I need to allow the 'okina character through the following code
<?php $char = preg_replace('/[\x00-\x08\x0B\x0C\x0E-\x1F\x80-\xFF]/u', '', $char); ?>
I've tried to find a clear explanation of how the ranges work here and how to pick out one letter from a range with no luck. How do I do that?
Thanks
Since your regular expression is only blocking "certain" characters one byte in length or less, it can't possibl be blocking the okina character, since it is a two byte character. So, I propose you try this regex:
<?php $char = preg_replace('/[\x00-\x08\x0B\x0C\x0E-\x1F]/u', '', $char); ?>
and allow all characters x80-xFF through and see if that solves your problem.

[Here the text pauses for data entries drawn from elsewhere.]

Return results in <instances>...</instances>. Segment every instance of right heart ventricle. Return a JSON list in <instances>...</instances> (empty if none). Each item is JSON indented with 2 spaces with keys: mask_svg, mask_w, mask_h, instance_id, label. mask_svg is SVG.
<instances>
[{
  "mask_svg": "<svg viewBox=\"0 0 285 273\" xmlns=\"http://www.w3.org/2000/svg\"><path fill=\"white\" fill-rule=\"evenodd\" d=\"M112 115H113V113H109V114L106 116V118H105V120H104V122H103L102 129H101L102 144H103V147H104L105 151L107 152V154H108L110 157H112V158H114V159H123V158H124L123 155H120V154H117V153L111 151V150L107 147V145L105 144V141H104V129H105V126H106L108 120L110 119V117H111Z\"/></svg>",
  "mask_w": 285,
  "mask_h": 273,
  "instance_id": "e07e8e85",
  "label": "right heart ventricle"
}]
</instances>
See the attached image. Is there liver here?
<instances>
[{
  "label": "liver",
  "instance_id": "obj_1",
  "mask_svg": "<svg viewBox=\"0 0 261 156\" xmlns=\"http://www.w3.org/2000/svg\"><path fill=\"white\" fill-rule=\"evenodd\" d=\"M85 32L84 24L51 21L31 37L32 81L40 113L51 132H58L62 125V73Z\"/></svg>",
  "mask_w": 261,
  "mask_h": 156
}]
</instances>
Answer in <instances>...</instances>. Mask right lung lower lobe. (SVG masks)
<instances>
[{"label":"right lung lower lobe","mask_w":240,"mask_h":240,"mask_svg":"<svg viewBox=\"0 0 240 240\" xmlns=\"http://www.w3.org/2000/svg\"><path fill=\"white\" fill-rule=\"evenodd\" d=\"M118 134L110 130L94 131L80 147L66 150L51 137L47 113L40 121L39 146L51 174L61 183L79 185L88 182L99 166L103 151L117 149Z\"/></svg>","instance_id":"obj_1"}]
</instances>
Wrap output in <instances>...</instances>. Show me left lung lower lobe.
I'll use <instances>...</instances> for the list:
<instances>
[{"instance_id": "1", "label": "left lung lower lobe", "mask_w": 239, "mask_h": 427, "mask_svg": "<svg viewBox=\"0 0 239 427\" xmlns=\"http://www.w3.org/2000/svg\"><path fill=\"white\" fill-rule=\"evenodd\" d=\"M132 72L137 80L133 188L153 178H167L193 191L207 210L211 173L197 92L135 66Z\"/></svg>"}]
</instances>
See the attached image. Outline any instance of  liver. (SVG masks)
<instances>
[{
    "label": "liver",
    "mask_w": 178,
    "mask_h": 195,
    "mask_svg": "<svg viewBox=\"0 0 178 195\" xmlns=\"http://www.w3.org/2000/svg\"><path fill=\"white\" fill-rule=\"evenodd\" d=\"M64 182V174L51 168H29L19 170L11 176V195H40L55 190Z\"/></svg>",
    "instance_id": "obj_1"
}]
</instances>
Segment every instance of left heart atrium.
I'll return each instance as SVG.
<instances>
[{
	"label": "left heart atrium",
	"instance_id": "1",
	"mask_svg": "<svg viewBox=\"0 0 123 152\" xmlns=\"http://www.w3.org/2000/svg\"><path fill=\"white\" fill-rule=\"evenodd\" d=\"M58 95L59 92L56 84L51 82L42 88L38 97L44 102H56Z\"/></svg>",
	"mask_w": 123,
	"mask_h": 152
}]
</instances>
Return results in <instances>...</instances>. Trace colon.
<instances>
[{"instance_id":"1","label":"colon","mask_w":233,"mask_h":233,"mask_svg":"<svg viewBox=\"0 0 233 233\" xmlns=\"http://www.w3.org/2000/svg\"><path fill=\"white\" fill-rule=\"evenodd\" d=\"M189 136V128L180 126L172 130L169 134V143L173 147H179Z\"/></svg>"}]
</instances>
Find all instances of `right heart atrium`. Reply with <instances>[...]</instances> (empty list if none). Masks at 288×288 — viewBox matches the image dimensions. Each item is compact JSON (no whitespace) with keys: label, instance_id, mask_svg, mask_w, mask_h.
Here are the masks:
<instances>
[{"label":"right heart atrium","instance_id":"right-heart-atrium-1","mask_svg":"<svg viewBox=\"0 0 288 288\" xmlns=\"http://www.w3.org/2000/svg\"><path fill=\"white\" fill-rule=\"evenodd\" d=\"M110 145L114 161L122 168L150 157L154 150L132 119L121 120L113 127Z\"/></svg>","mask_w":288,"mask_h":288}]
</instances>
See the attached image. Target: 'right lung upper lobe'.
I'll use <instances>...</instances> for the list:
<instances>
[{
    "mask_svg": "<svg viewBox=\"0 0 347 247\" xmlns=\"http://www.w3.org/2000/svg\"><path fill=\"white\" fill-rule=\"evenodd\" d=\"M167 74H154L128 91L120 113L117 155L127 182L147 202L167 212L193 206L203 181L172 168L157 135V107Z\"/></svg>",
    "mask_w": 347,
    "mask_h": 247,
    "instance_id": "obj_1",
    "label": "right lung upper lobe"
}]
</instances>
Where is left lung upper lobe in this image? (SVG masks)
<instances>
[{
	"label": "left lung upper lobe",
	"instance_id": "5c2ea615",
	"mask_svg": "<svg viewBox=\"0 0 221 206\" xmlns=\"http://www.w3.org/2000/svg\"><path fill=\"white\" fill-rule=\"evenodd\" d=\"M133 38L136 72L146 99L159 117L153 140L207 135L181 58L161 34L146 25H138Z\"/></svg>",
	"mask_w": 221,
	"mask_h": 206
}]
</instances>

If it does, it's probably the "left single quotation mark" (x91 in the western character set) you are confusing with the okina.
The character you refer to is MODIFIER LETTER TURNED COMMA (U+02BB), which is described, in the Unicode standard, as “used in Hawaiʻian orthography as ʻokina (glottal stop)”. It might be argued that it is the most correct ʻokina, but it is surely not the only character used for that purpose. Quite often ʻokina is written as right single quotation mark ‘ U+2019, a left single quotation mark ’ U+2018, (Ascii) apostrophe ' U+0027, or grave accent ` U+0060.
But considering U+02BB, it can be written in a PHP regexp as \x{02bb}. For an explanation of the notation, see How do I replace characters not in range [0x5E10, 0x7F35] with '*' in PHP?